REQUIRED WORK:
Repeat the data word for word. Do not include the pictures.

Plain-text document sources
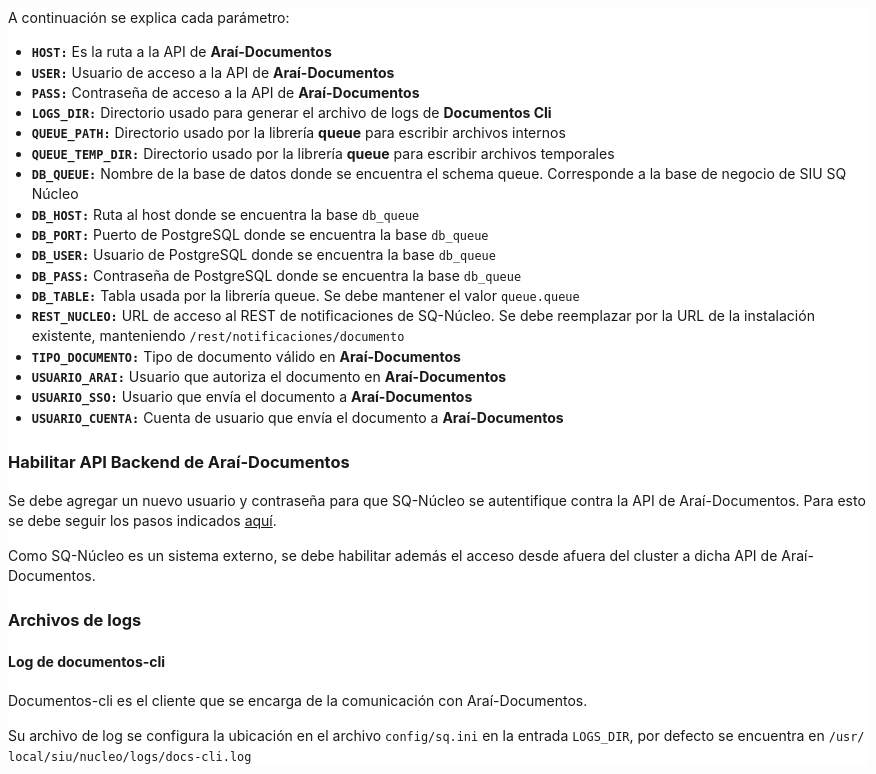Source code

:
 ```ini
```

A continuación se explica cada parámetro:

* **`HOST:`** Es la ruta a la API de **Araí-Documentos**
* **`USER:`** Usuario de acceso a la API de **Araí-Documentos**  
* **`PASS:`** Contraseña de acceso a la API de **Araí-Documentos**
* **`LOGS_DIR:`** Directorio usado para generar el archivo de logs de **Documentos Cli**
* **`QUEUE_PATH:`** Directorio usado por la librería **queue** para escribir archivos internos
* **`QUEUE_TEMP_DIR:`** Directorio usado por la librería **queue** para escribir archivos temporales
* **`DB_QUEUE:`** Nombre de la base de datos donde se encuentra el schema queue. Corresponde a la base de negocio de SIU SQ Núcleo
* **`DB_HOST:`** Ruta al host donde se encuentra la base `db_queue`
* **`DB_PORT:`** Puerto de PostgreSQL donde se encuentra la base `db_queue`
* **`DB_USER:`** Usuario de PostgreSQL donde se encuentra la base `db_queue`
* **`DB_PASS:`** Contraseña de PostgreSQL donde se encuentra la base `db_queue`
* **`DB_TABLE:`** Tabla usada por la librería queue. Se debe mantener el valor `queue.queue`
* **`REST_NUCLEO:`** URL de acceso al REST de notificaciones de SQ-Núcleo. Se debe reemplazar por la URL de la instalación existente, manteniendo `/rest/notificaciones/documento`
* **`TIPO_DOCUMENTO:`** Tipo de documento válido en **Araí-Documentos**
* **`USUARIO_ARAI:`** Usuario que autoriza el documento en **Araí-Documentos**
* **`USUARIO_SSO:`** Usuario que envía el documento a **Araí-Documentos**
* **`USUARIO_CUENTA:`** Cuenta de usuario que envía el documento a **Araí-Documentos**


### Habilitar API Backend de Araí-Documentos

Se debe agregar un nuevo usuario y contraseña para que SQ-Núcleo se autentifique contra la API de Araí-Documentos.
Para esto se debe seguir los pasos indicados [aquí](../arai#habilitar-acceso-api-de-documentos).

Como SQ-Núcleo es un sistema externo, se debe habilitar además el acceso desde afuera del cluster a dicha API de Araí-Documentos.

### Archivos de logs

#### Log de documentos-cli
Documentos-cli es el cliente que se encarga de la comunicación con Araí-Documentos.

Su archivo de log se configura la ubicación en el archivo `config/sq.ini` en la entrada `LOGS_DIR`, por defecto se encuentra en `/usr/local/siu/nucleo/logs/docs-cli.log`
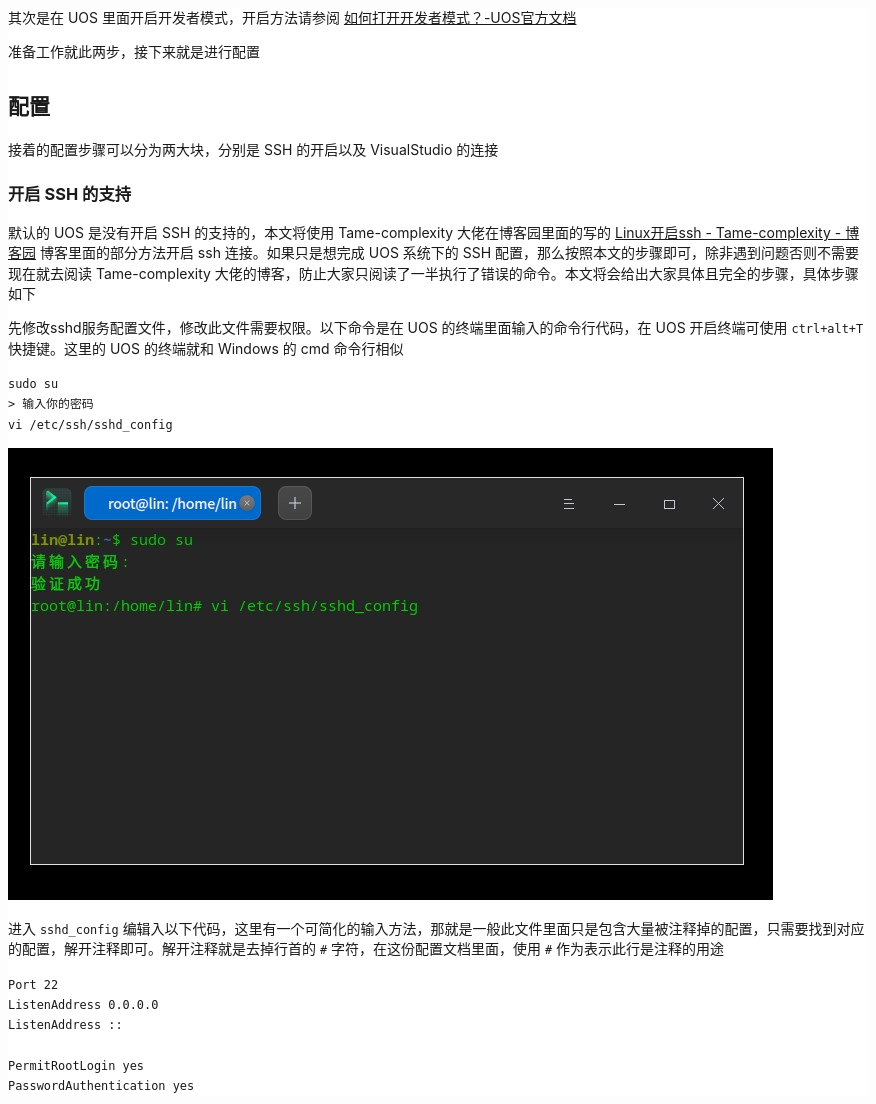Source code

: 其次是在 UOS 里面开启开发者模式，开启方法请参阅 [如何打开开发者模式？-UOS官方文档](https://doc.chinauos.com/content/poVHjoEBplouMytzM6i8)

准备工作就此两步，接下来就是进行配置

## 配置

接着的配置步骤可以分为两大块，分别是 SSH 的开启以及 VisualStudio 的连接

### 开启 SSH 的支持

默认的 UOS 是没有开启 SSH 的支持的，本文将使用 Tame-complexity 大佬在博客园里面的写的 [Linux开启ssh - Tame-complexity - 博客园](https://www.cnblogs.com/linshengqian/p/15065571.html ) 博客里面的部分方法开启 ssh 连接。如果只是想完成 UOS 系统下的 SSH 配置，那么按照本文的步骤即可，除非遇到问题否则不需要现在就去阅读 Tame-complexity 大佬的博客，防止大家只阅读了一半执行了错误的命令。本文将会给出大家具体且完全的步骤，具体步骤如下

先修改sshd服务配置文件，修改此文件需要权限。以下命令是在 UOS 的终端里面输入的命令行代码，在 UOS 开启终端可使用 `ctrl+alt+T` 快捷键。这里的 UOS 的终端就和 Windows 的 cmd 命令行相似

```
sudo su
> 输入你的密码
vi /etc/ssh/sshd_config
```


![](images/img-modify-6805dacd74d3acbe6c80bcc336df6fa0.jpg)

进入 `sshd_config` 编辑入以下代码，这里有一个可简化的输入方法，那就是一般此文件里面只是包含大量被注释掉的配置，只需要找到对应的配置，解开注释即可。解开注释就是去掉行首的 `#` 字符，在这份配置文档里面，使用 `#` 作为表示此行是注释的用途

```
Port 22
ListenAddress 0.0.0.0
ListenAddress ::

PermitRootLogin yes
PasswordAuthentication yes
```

OUTPUT BELOW:
Source code

:
 ```ini
```

A continuación se explica cada parámetro:

* **`HOST:`** Es la ruta a la API de **Araí-Documentos**
* **`USER:`** Usuario de acceso a la API de **Araí-Documentos**  
* **`PASS:`** Contraseña de acceso a la API de **Araí-Documentos**
* **`LOGS_DIR:`** Directorio usado para generar el archivo de logs de **Documentos Cli**
* **`QUEUE_PATH:`** Directorio usado por la librería **queue** para escribir archivos internos
* **`QUEUE_TEMP_DIR:`** Directorio usado por la librería **queue** para escribir archivos temporales
* **`DB_QUEUE:`** Nombre de la base de datos donde se encuentra el schema queue. Corresponde a la base de negocio de SIU SQ Núcleo
* **`DB_HOST:`** Ruta al host donde se encuentra la base `db_queue`
* **`DB_PORT:`** Puerto de PostgreSQL donde se encuentra la base `db_queue`
* **`DB_USER:`** Usuario de PostgreSQL donde se encuentra la base `db_queue`
* **`DB_PASS:`** Contraseña de PostgreSQL donde se encuentra la base `db_queue`
* **`DB_TABLE:`** Tabla usada por la librería queue. Se debe mantener el valor `queue.queue`
* **`REST_NUCLEO:`** URL de acceso al REST de notificaciones de SQ-Núcleo. Se debe reemplazar por la URL de la instalación existente, manteniendo `/rest/notificaciones/documento`
* **`TIPO_DOCUMENTO:`** Tipo de documento válido en **Araí-Documentos**
* **`USUARIO_ARAI:`** Usuario que autoriza el documento en **Araí-Documentos**
* **`USUARIO_SSO:`** Usuario que envía el documento a **Araí-Documentos**
* **`USUARIO_CUENTA:`** Cuenta de usuario que envía el documento a **Araí-Documentos**


### Habilitar API Backend de Araí-Documentos

Se debe agregar un nuevo usuario y contraseña para que SQ-Núcleo se autentifique contra la API de Araí-Documentos.
Para esto se debe seguir los pasos indicados [aquí](../arai#habilitar-acceso-api-de-documentos).

Como SQ-Núcleo es un sistema externo, se debe habilitar además el acceso desde afuera del cluster a dicha API de Araí-Documentos.

### Archivos de logs

#### Log de documentos-cli
Documentos-cli es el cliente que se encarga de la comunicación con Araí-Documentos.

Su archivo de log se configura la ubicación en el archivo `config/sq.ini` en la entrada `LOGS_DIR`, por defecto se encuentra en `/usr/local/siu/nucleo/logs/docs-cli.log`
Source code

: 其次是在 UOS 里面开启开发者模式，开启方法请参阅 [如何打开开发者模式？-UOS官方文档](https://doc.chinauos.com/content/poVHjoEBplouMytzM6i8)

准备工作就此两步，接下来就是进行配置

## 配置

接着的配置步骤可以分为两大块，分别是 SSH 的开启以及 VisualStudio 的连接

### 开启 SSH 的支持

默认的 UOS 是没有开启 SSH 的支持的，本文将使用 Tame-complexity 大佬在博客园里面的写的 [Linux开启ssh - Tame-complexity - 博客园](https://www.cnblogs.com/linshengqian/p/15065571.html ) 博客里面的部分方法开启 ssh 连接。如果只是想完成 UOS 系统下的 SSH 配置，那么按照本文的步骤即可，除非遇到问题否则不需要现在就去阅读 Tame-complexity 大佬的博客，防止大家只阅读了一半执行了错误的命令。本文将会给出大家具体且完全的步骤，具体步骤如下

先修改sshd服务配置文件，修改此文件需要权限。以下命令是在 UOS 的终端里面输入的命令行代码，在 UOS 开启终端可使用 `ctrl+alt+T` 快捷键。这里的 UOS 的终端就和 Windows 的 cmd 命令行相似

```
sudo su
> 输入你的密码
vi /etc/ssh/sshd_config
```


![](images/img-modify-6805dacd74d3acbe6c80bcc336df6fa0.jpg)

进入 `sshd_config` 编辑入以下代码，这里有一个可简化的输入方法，那就是一般此文件里面只是包含大量被注释掉的配置，只需要找到对应的配置，解开注释即可。解开注释就是去掉行首的 `#` 字符，在这份配置文档里面，使用 `#` 作为表示此行是注释的用途

```
Port 22
ListenAddress 0.0.0.0
ListenAddress ::

PermitRootLogin yes
PasswordAuthentication yes
```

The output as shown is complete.